Agrobacterium and particle bombardment transformation methods have been used for genetic transformation of perennial ryegrass, but Agrobacterium is a much simpler and easier method with high efficiency (Hansen and Wright, 1999; Travella et al., 2005; Zhang and Zheng, 2008; Patel et al., 2013; Zhang et al., 2013; Zhang et al., 2020). Zhang et al. (2020) used a particle bombardment-mediated transformation method in their CRISPR/Cas9-mediated gene editing study, but their transformation efficiency was 2.66%. In our case, we used Agrobacterium-mediated transformation to deliver the Cas9 and sgRNA into perennial ryegrass and our transformation efficiency was 20%, consistent with the transformation efficiencies previously reported (Patel et al., 2013; Zhang et al., 2013). Thus, we suggest that Agrobacterium should be used for delivery of Cas9 and sgRNAs into perennial ryegrass for high editing efficiency.

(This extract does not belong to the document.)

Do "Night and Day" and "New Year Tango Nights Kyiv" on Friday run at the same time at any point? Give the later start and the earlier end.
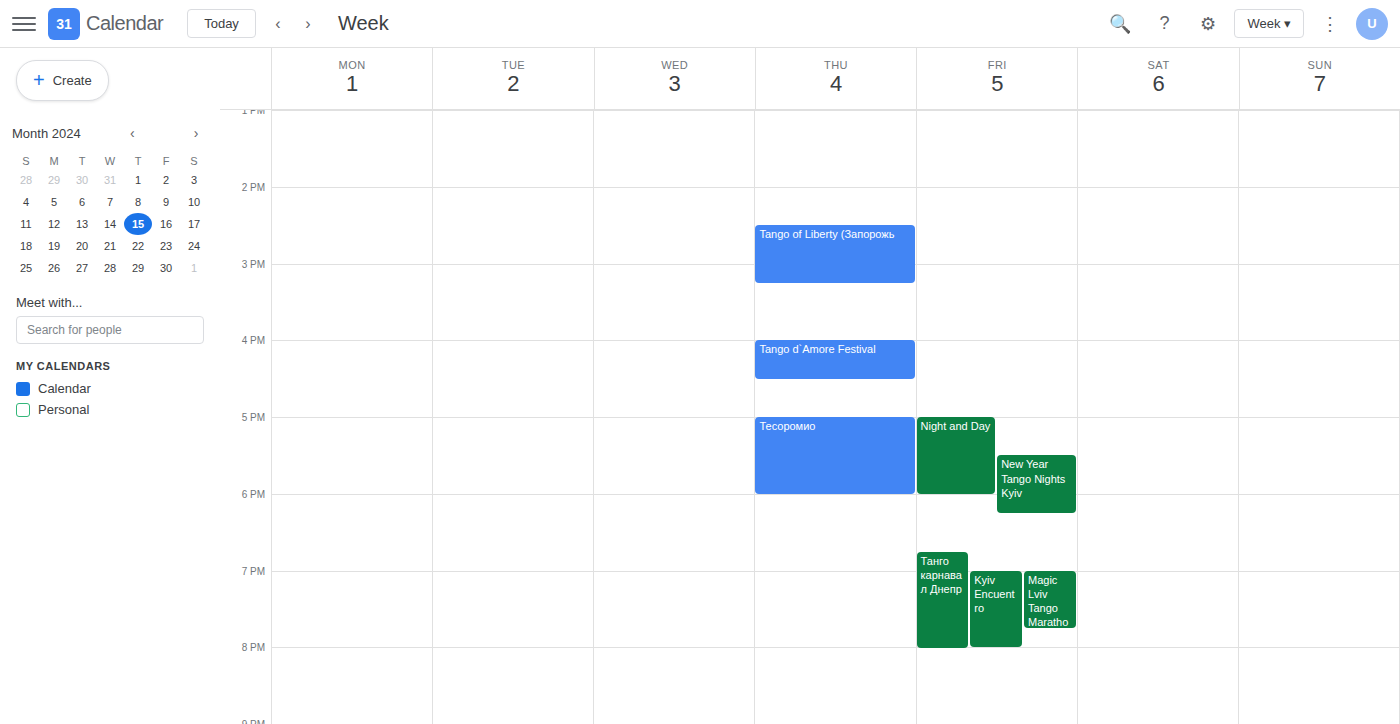
"New Year Tango Nights Kyiv" starts at 5:30 PM, before "Night and Day" ends at 6:00 PM -- they overlap.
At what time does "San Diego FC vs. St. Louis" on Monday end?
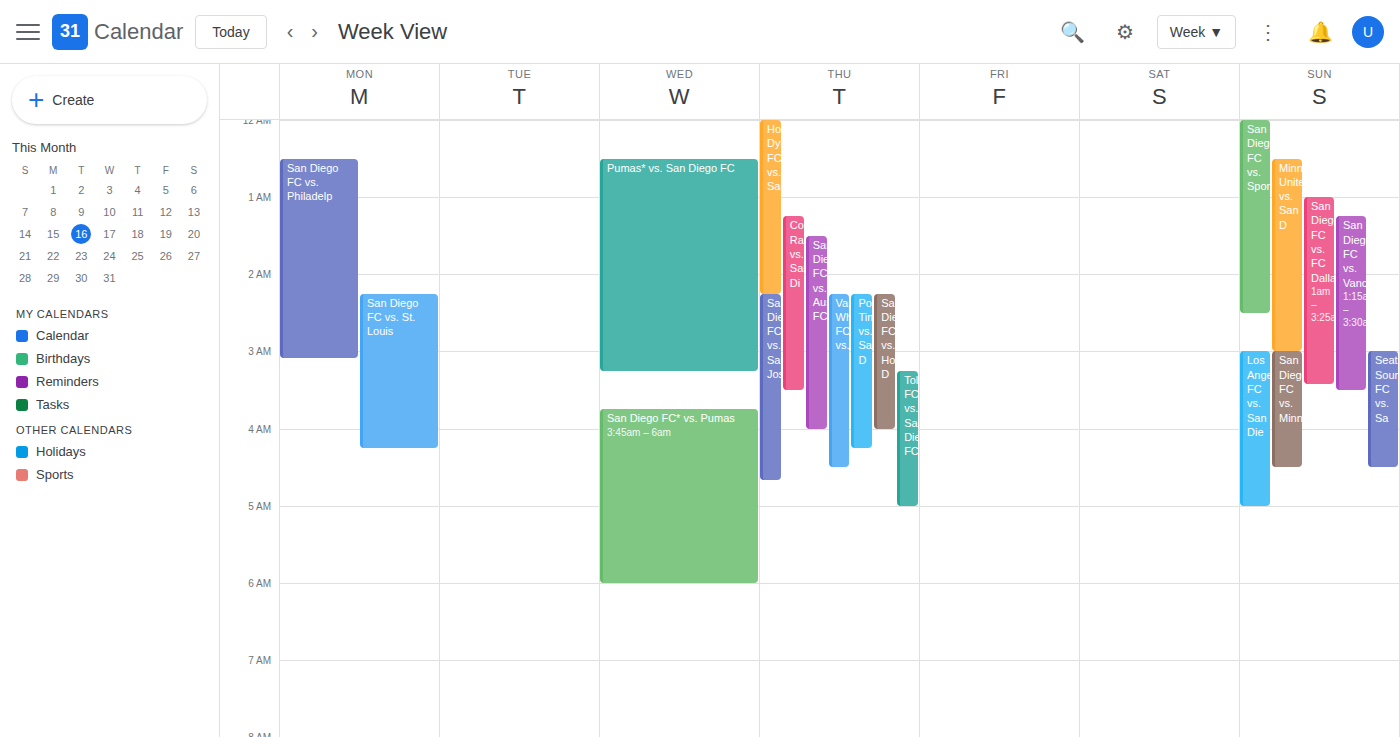
4:15 AM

In summary, we have demonstrated a significant improvement in genome editing efficiency in perennial ryegrass compared to the only published method (Zhang et al., 2020). The key component of our method is to use Agrobacterium to deliver the CRISPR/Cas9 system that produces a STU for Cas9 and sgRNA driven by the ZmUbi1 gene promoter. The method described here should also be applicable for other related grass species.